Yag termasuk koto piliang antara lain ialah, koto, piliang, pisang,
tanjung, melayu, dan sebagainya. Cabang bodi chaniago antara lain ialah singkawang,
panjalai, sumagek, dan lain-lain. Bahwa batas kedua suku ini tidak begitu jelas
lagi dinyatakan dalam pantun sebagai berikut:[3]
Pisang sikalek-kalek hutan
Pisang tanbatu nan bagatah
Bodi chaniago nyo bukan
Koto piliang nyo antah
Dari pantun di atas dapatlah diopahamkan bahwa tiap orang minangkabau
tergolong dalam satu suku.
c. Masyarakat yang bilateral atau parental
Pada
masyarakat yang bilateral atau parental, susunan masyarakatnya ditarik dari
garis keturunan orang tuanya yaitu bapak dan ibu bersama-sama sekaligus. Jadi
hubungan kekerabatan antara paihak bapak dan pihak ibu berjalan seimbang atau
sejajar, masing-masing anggota kelompok masuk ke dalam klen bapak dan klen ibu,
seperti terdapat di mollo (timor) dan banyak lagi di malanesia. Tetapi kebanyakan
sifatnya terbatas dalam beberapa generasi saja seperti di kalangan masyarakat
Aceh, Melayu, Kalimantan, Jawa, dan Sulawesi.

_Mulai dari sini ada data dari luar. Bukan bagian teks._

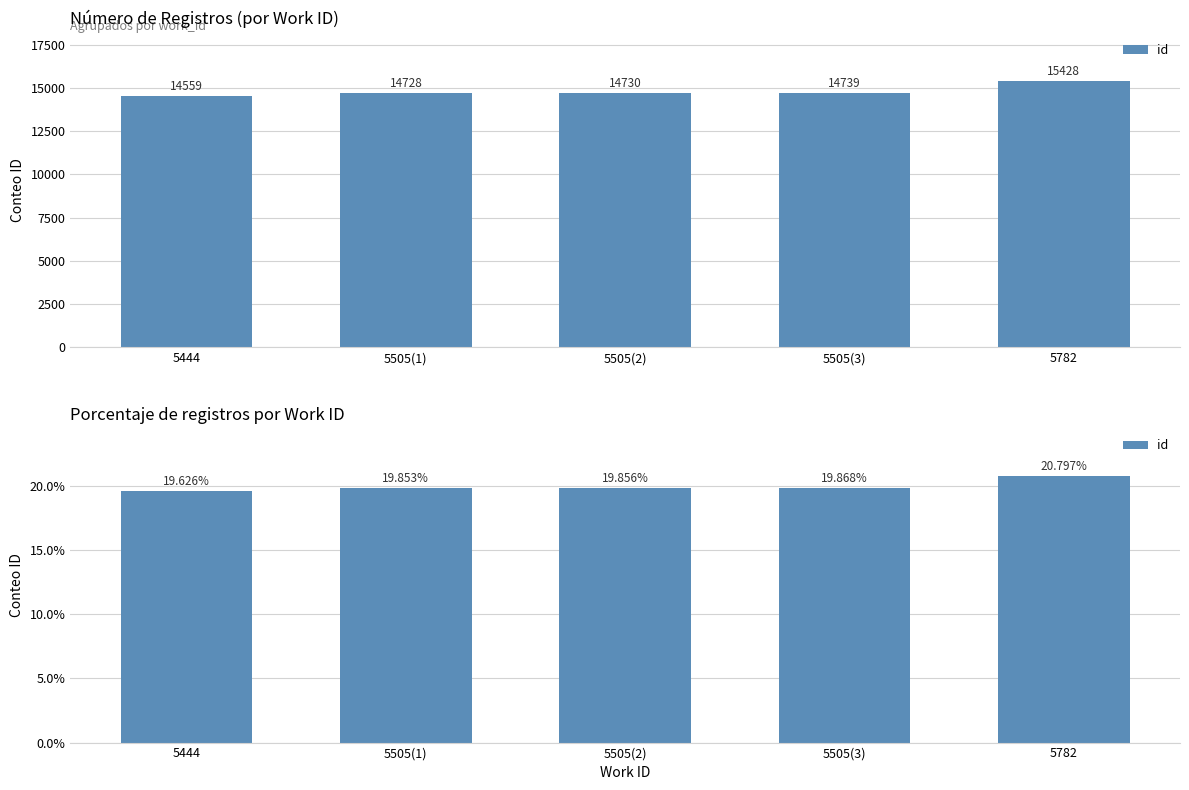

Which label corresponds to the smallest value in the chart?

5444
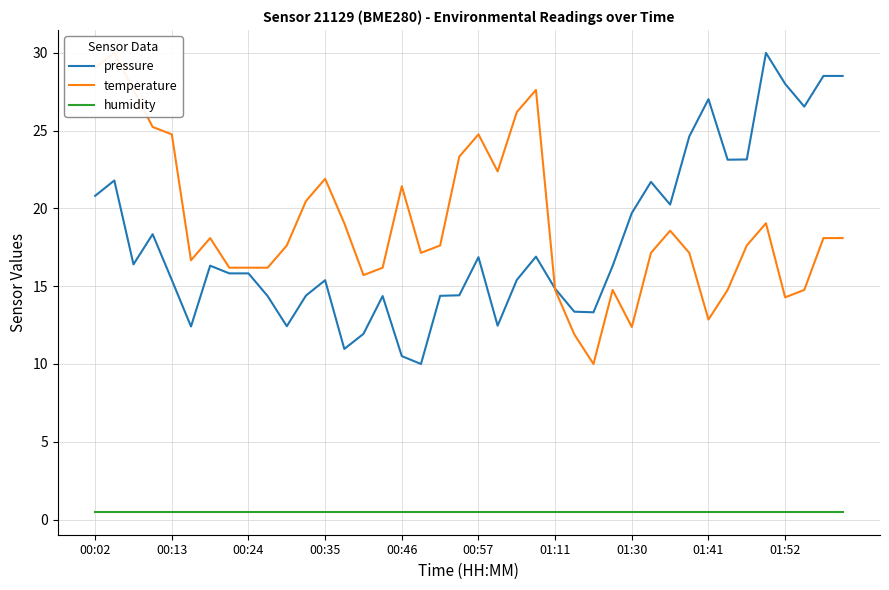

What is the difference between the highest and lowest values at 29?

21.2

2. Persekutuan hukum teritorial.
Mengenai
persukutuan hukum teritorial yang dimaksudkan di atas, dasar pengikat utama
anggota kelompoknya adalah daerah kelahiran dan menjalani kehidupan bersama
ditempat yang sama. Menurut R. Van Dijk (1954) persekutuan hukum teritorial ini
debidakan ke dalam tiga macam yatiu:[4]
1. Persekutuan desa (dorp)
2. Persekutuan daerah (streek)
3. Perserikatan dari beberapa desa.
[1] H. Hilman Hadikusuma, 1992. Pengantar ilmu
hukum adat indonesia, mandar maju, bandung, hlm.108; R. Soepomo, 1989. Bab-bab
tentang hukum adat, prandja paramita, jakarta, hlm. 47-28
[2] Tsuyoshi kato, 1982. Matrliny and
migration, evolving minagkabau traditions in indonesia, cornell university
press, lthaca and london, hlm. 46; P.E. De josseling de jong, 1980. Minangkabau
and negri sembilan, socio-political structure in indonesia, martinus
nijhoff’s-gravenhage, hlm. 69.
[3] M.M. Hanafiah S.M., (tt). Tinjauan adat
minangkabau, yayasan penerbitan dan percetakan ikatan dokter indonesia,
jakarta, hlm. 27.
[4] Bushar muhammad, 1984. Asas-asas hukum
adat suatu pengantar, prandja paramita, jakarta, hlm. 37.